[Collected data]
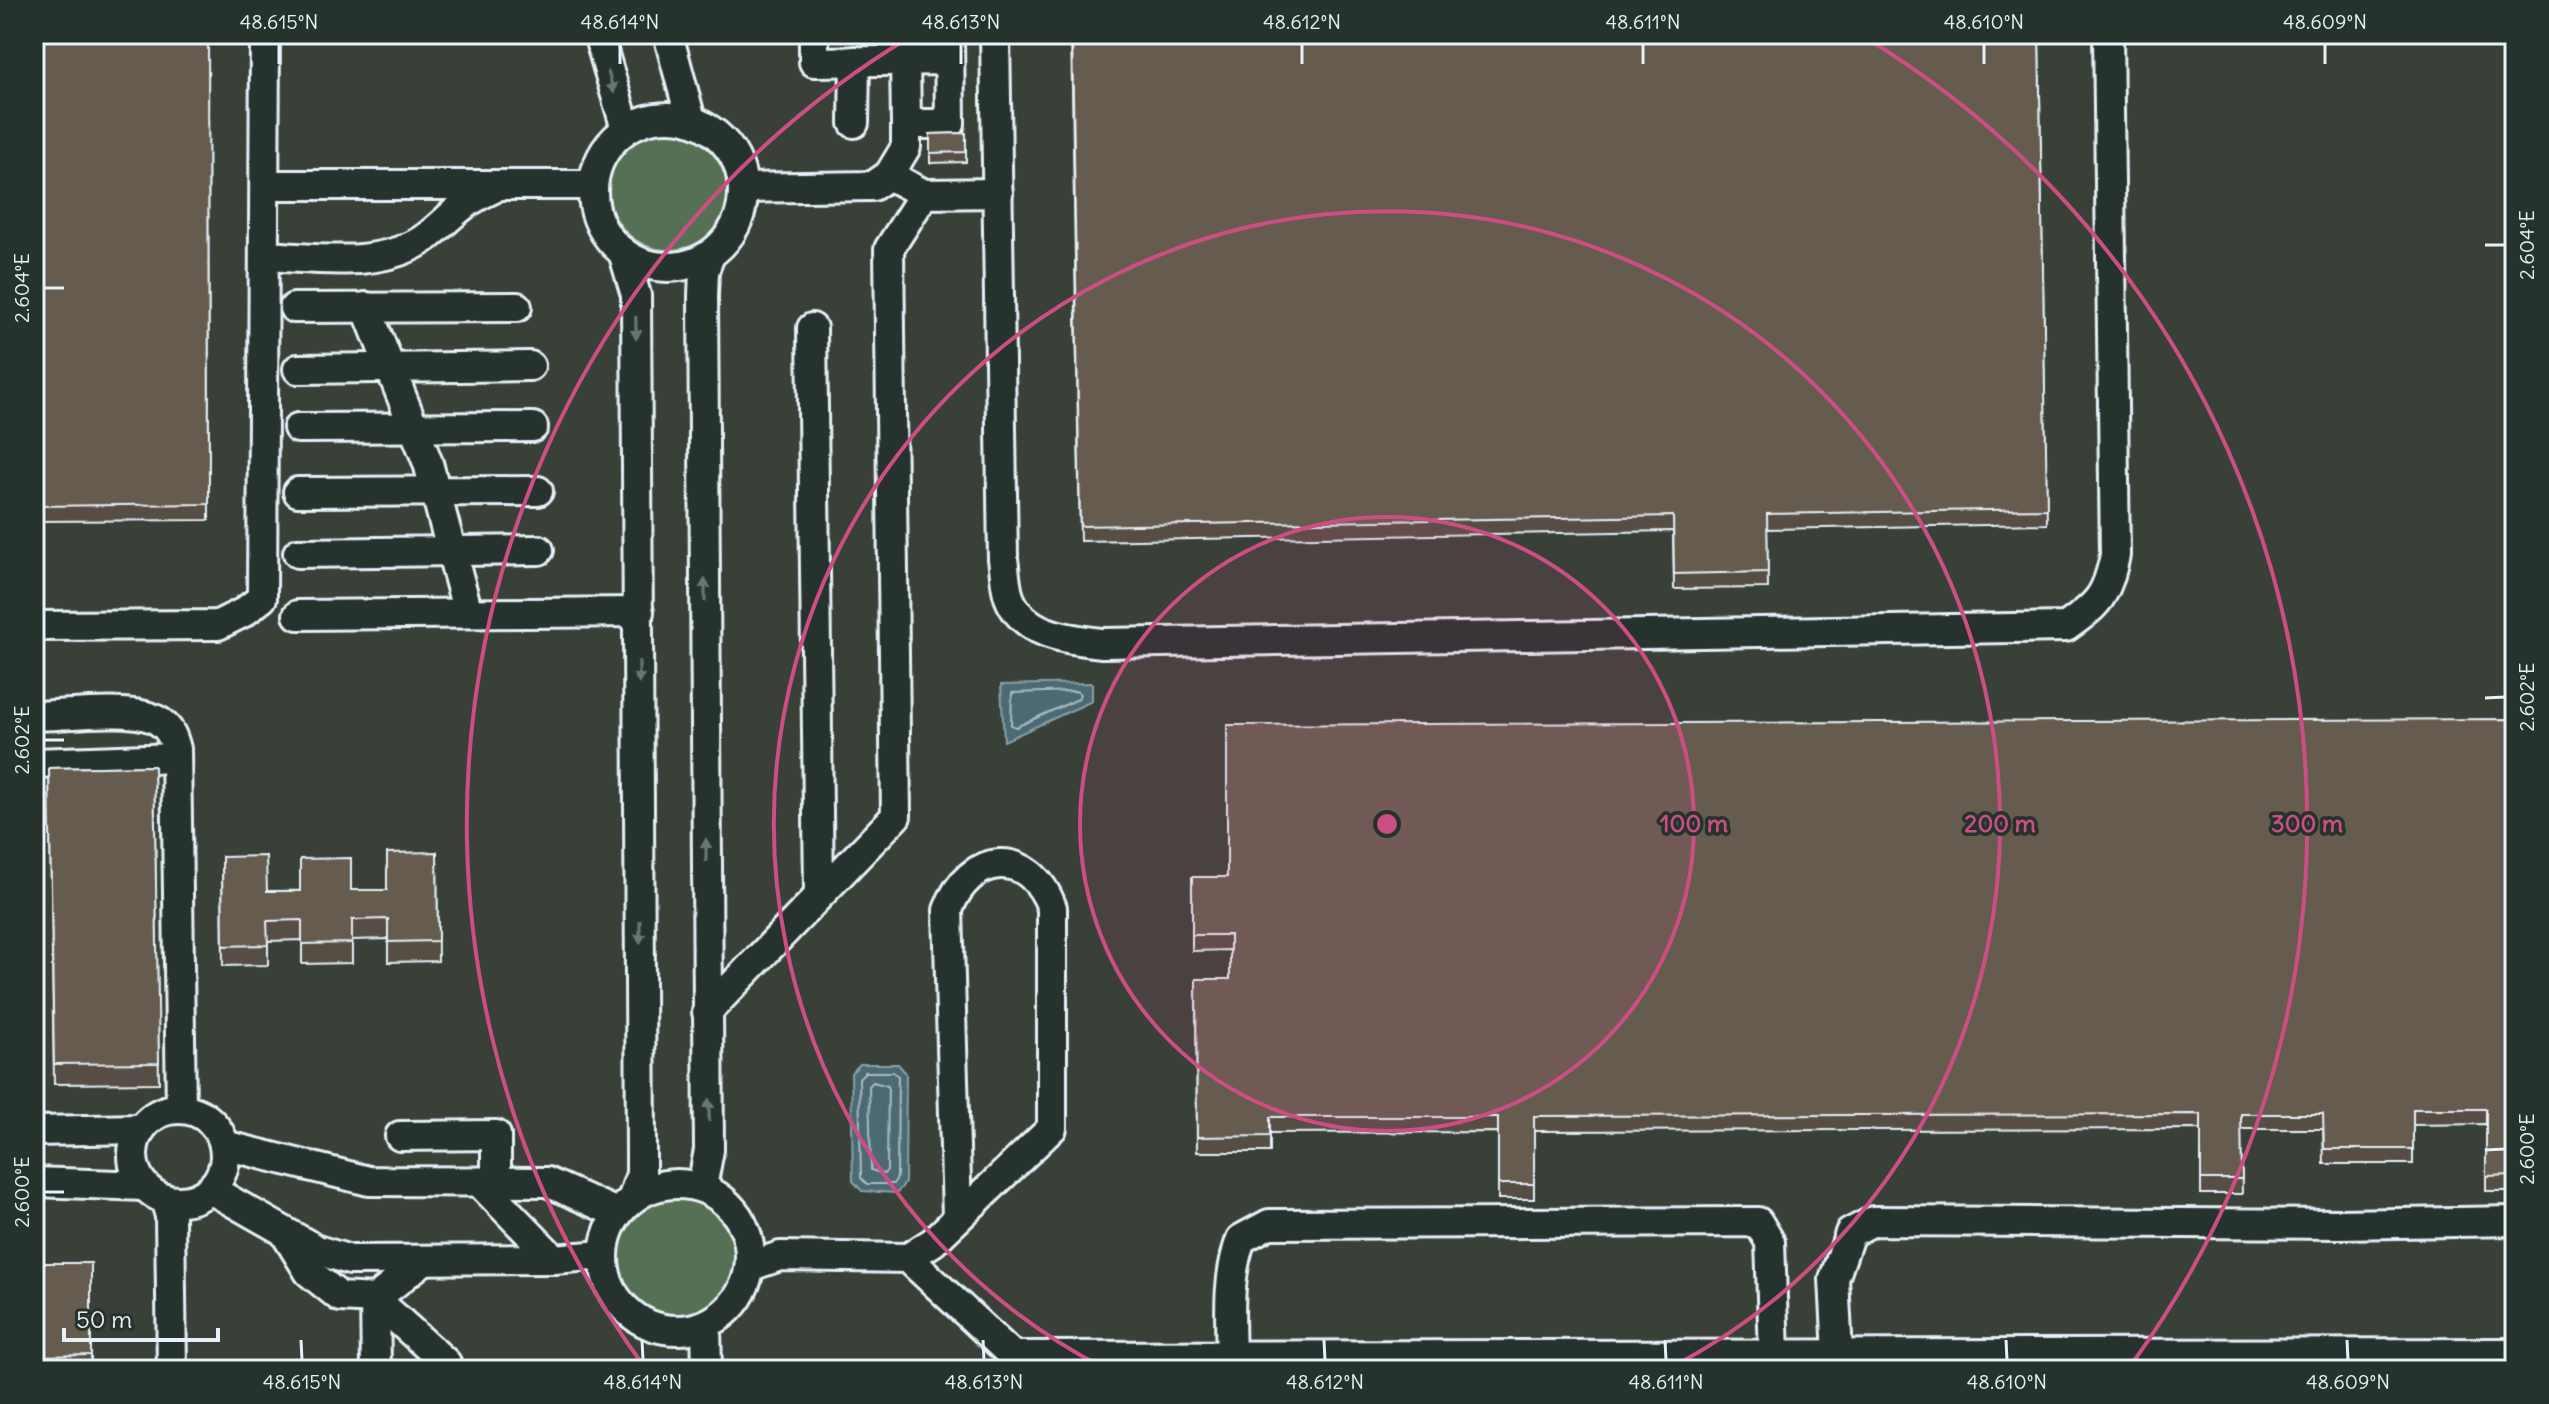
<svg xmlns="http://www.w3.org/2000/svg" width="2549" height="1404" font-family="Delius,sans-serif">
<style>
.built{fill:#393f38}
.green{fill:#566f55;stroke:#9fb0a6;stroke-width:2}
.water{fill:#4c6a73;stroke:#8aa0a8;stroke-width:2}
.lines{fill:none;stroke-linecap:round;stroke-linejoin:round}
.shore{stroke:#aabbc3;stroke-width:2}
.minor-casing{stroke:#e8f1f8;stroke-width:34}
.minor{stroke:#26332d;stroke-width:28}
.wall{fill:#574e45;stroke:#e8f1f8;stroke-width:2}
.building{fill:#655b50;stroke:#e8f1f8;stroke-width:2}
.oneway{fill:#6a7674}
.ticks{fill:none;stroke:#e8f1f8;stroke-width:3}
.ring{fill:none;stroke:#cc4e82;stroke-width:4}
.centre{fill:#cc4e82;stroke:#26332d;stroke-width:4}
.ring-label{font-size:24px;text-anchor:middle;font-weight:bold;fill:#cc4e82;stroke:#26332d;stroke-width:7;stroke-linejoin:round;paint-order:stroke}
.neatline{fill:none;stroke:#e8f1f8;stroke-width:3}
.ticks-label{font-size:20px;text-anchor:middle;fill:#e8f1f8}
</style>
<rect width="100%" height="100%" fill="#26332d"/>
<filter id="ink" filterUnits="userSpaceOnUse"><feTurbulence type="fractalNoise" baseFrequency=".0125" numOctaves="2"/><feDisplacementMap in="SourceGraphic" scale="16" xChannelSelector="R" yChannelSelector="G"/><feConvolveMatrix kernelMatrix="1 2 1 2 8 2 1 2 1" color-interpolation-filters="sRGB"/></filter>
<g filter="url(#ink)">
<rect class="built" x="34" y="34" width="2481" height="1336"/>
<g class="green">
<circle cx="669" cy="190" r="60"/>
<circle cx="676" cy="1257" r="61"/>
</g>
<g class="water">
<path d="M1092 683V701L1004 741 1001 685Z"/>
<path d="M860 1064H898L906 1073 905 1183 897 1193 862 1191 853 1181 851 1073Z"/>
</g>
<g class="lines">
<g class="shore">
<path d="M1076 691 1080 694 1078 699 1016 727 1011 725 1012 693Z"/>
<path d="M865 1072H893L898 1076 897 1178 893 1184H867L861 1178 859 1078Z"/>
<path d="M873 1082 888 1086 887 1170 884 1174 871 1170 869 1086Z"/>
</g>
<g class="minor-casing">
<g id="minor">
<path d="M598 34 626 129"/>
<path d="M668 34 691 120"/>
<path d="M814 34V62L949 60"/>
<path d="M995 34 1003 559C1005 571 1005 586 1009 597 1023 635 1068 639 1102 643L2066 627C2099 604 2107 595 2115 555L2108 34"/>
<path d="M905 60 906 124"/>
<circle cx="668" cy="192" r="75"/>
<path d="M854 123 855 61"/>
<path d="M889 175 906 147V124H950L949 34"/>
<path d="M266 185H593"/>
<path d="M743 188 873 186 889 175 924 194 998 193"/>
<path d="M623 252 636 295 641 1150V1174L633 1197"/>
<path d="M264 256C317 258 383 270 428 236 454 215 459 204 492 189"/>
<path d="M366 307 428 463 468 613"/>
<path d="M294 308 517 307"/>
<path d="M812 328 819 893"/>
<path d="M298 369 530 366"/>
<path d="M298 428 533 427"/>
<path d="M298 492 538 491"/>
<path d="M298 553 539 550"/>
<path d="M298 615 639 612"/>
<path d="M34 626 218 625 244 612 262 598 265 34"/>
<path d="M34 716C64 716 137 705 160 722 170 729 173 737 176 749L181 1109"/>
<path d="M34 763 176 758"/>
<path d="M707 1012 896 816 889 249 924 194"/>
<circle cx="179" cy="1155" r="46"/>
<path d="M34 1131 141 1129"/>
<path d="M400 1136 496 1135V1182"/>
<path d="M224 1145 369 1181 547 1182 617 1213"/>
<path d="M34 1182 145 1186"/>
<path d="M479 1182 554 1259"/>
<circle cx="677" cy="1257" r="73"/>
<path d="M702 1187 709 1150 703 296 704 271 710 255"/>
<path d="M210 1189 317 1250 350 1260 554 1259 603 1255"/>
<path d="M165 1199 170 1216 172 1370"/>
<path d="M285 1233 309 1272 340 1297 375 1299 446 1363V1370"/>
<path d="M908 1258 933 1242 1052 1128V908C1030 846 969 852 948 910L957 1216"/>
<path d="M751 1266 780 1256 908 1258 1013 1356 2515 1353"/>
<path d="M375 1299 376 1370"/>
<path d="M375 1299 424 1260"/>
<path d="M706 1326 707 1370"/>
<path d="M1838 1354 1834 1279 1850 1233 1873 1221 2340 1224 2515 1221"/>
<path d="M1231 1358C1230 1318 1227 1277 1241 1239L1269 1224 1758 1222 1770 1242 1774 1354"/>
</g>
</g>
<use href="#minor" class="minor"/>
</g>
<g class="wall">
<path d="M34 34H208L209 520 34 521Z"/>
<path d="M1071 34H2039L2047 524 1767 529 1768 588 1674 589 1673 531 1080 541Z"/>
<path d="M966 133V162L930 163V134Z"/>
<path d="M2515 719V1191H2486V1124L2413 1125V1164H2324L2323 1129H2241L2242 1194H2201V1129L1534 1131V1199H1498V1132L1270 1133V1152H1197L1196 979H1230V950L1192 951V877H1227Z"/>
<path d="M154 766 159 1083 54 1084 49 768Z"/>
<path d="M437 852 438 961 388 962V939L352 940V963L302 964V940L268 941V965L223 966 222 857 267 891 387 890Z"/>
<rect x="34" y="1263" width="57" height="107"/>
</g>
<g class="building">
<path d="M34 34H208L209 504 34 506Z"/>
<path d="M1072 34H2039L2047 509 1767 514 1768 572 1674 574 1673 516 1080 526Z"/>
<path d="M966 133V152L930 153V134Z"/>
<path d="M2515 719V1175L2486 1176V1109H2413V1149H2324L2323 1114H2241L2242 1179H2201V1114L1534 1116V1184H1498V1117H1270V1136L1197 1137 1196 979H1230V935H1192V877H1227V725Z"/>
<path d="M154 766 159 1063 54 1064 49 768Z"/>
<path d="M437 852 438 941 388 942V919L352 920V943L302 944V920L267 921 268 945 223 946 222 857 266 856 267 891H300V859L351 858V890H387V853Z"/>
<path d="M34 1263H91V1355L34 1356Z"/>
</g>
<defs><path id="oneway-solid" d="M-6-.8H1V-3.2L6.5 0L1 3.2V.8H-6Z" transform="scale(2)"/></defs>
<g class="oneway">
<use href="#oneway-solid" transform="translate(611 82) rotate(74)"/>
<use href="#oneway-solid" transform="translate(636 328) rotate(89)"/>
<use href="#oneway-solid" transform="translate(705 590) rotate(-90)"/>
<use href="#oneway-solid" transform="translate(639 672) rotate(90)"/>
<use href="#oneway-solid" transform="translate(706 850) rotate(-90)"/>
<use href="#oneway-solid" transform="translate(640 932) rotate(90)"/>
<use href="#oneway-solid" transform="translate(709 1110) rotate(-91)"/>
</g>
</g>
<path class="ticks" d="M279 44V64M620 44V64M961 44V64M1302 44V64M1643 44V64M1984 44V64M2325 44V64M2485 245H2505M44 288H64M2485 698 2505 697M44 740H64M2485 1150 2505 1149M44 1192H64M301 1340 302 1360M642 1340 643 1360M983 1340 984 1360M1324 1340 1325 1360M1665 1340 1666 1360M2006 1340 2007 1360M2347 1340 2348 1360"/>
<circle cx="1387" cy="824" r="307" fill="#cc4e82" fill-opacity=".12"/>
<g class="ring">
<circle cx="1387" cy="824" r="307"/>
<path d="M1104 1368A613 613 0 1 1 1670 1368"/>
<path d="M643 1365A920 920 0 0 1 913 35M1861 35A920 920 0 0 1 2131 1365"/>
</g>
<circle cx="1387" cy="824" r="12" class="centre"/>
<g class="ring-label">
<text x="1694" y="832">100 m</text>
<text x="2000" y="832">200 m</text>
<text x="2307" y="832">300 m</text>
</g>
<rect width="2549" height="1404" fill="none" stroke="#26332d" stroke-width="88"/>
<path d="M64 1328v12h154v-12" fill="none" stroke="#e8f1f8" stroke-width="4"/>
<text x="76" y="1328" font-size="24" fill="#e8f1f8" stroke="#26332d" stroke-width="6" paint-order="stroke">50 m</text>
<rect x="44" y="44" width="2461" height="1316" class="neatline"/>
<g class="ticks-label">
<text x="279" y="29">48.615°N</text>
<text x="620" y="29">48.614°N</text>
<text x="961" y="29">48.613°N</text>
<text x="1302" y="29">48.612°N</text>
<text x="1643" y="29">48.611°N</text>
<text x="1984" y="29">48.610°N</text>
<text x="2325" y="29">48.609°N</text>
<text transform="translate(2527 245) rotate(-90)" y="7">2.604°E</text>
<text transform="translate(22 288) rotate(-90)" y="7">2.604°E</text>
<text transform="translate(2527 697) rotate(-90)" y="7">2.602°E</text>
<text transform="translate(22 740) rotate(-90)" y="7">2.602°E</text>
<text transform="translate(2527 1149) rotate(-90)" y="7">2.600°E</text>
<text transform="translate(22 1192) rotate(-90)" y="7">2.600°E</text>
<text x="302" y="1389">48.615°N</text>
<text x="643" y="1389">48.614°N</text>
<text x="984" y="1389">48.613°N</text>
<text x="1325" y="1389">48.612°N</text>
<text x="1666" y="1389">48.611°N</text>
<text x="2007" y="1389">48.610°N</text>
<text x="2348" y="1389">48.609°N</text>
</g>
</svg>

== Work instructions ==
Your task is to copy every line in the entries that holds the string "lines".

== Expected answer ==
.lines{fill:none;stroke-linecap:round;stroke-linejoin:round}
<g class="lines">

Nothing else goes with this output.